* _TASK INPUT_
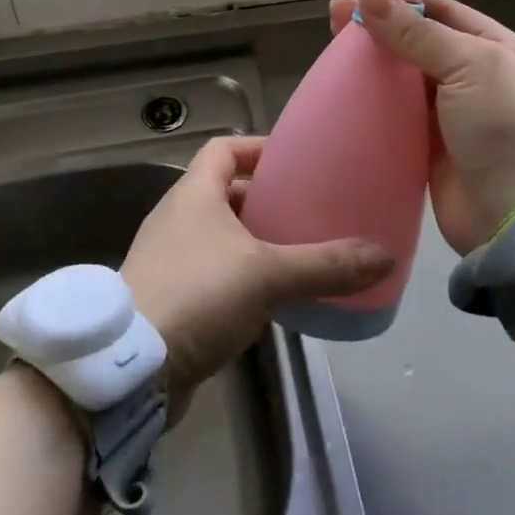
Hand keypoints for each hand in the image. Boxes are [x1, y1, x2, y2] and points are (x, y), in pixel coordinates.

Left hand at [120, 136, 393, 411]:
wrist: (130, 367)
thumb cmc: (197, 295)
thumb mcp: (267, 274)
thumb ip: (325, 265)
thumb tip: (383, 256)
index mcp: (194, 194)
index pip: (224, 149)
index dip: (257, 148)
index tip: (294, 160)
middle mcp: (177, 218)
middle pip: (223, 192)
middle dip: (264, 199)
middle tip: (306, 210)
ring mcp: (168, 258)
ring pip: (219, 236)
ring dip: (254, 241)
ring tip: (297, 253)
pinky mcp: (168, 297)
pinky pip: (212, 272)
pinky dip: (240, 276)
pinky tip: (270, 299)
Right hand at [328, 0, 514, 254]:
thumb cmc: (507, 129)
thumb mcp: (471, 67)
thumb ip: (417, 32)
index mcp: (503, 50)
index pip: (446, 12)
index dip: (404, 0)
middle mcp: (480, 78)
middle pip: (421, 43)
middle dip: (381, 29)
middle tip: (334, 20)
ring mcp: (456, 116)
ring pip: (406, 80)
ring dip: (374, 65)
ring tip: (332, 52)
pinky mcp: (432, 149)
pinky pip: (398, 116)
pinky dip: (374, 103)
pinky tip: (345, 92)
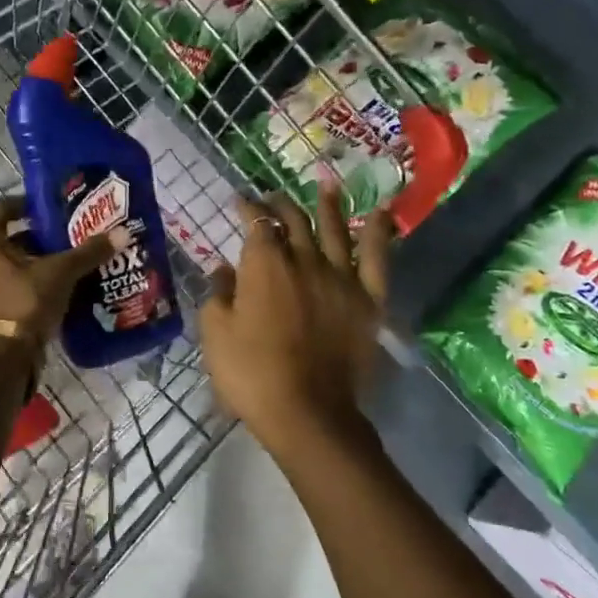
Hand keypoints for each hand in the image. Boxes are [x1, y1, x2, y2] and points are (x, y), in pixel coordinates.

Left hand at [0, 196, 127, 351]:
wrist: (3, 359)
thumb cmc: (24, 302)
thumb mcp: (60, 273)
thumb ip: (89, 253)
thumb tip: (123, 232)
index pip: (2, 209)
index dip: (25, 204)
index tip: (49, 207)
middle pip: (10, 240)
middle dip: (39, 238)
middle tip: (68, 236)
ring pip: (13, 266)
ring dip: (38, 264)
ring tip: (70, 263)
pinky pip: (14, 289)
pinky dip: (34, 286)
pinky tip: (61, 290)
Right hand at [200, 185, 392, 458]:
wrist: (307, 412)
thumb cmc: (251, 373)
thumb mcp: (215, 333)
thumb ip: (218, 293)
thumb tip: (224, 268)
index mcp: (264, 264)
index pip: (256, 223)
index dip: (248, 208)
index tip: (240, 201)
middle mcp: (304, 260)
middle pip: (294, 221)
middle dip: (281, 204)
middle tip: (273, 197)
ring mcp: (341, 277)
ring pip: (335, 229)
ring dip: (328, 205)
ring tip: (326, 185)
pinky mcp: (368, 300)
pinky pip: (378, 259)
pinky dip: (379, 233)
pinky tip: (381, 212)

---

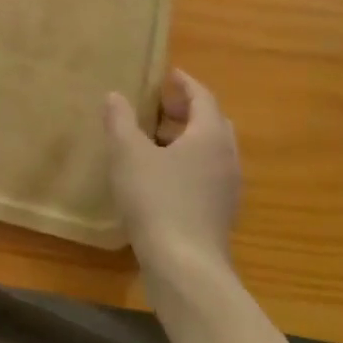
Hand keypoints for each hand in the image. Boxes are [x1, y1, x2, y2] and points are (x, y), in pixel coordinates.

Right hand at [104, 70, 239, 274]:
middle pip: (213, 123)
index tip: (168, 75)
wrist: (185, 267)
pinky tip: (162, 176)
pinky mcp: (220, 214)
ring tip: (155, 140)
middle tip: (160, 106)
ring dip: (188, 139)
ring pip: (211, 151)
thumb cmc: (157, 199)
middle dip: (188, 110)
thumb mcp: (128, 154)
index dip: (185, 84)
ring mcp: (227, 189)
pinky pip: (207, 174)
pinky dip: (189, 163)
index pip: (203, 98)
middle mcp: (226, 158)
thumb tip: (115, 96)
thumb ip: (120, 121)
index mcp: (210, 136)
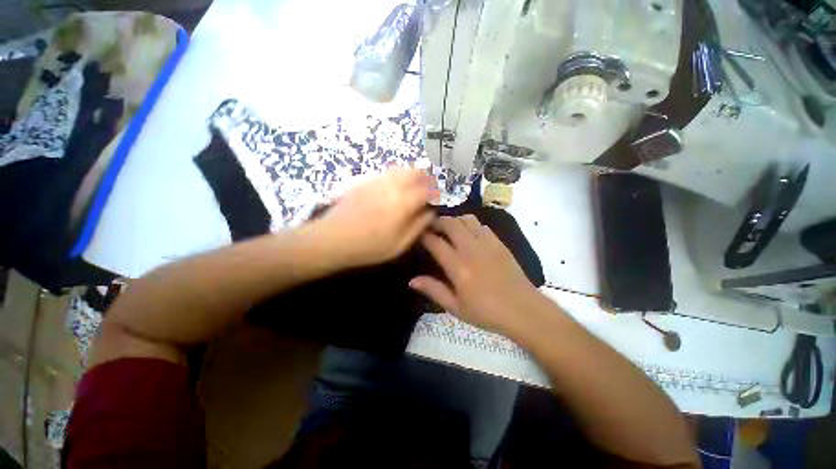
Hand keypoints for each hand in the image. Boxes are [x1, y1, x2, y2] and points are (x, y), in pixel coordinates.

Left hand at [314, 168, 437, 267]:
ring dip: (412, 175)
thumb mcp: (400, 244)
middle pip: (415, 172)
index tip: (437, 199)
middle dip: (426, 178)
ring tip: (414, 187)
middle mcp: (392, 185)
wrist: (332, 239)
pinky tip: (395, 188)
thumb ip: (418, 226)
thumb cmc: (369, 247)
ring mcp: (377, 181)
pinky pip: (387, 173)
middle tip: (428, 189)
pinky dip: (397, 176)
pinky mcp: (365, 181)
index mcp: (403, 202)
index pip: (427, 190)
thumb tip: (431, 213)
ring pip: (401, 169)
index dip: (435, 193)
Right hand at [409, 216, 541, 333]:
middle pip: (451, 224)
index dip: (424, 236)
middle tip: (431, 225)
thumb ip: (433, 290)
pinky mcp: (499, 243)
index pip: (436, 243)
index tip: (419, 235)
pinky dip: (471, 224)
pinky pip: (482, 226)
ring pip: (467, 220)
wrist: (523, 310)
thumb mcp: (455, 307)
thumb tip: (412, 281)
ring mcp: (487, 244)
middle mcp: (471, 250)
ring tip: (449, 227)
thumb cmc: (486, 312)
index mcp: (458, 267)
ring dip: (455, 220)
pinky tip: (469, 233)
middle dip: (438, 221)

* _GOAL OF THE EXERCISE_
Throughout the data above, report every line that contains the string "wrist".

* _RESPONSE AREA_
wrist: (130, 367)
wrist: (3, 359)
wrist: (307, 412)
wrist: (185, 267)
wrist: (332, 239)
wrist: (523, 310)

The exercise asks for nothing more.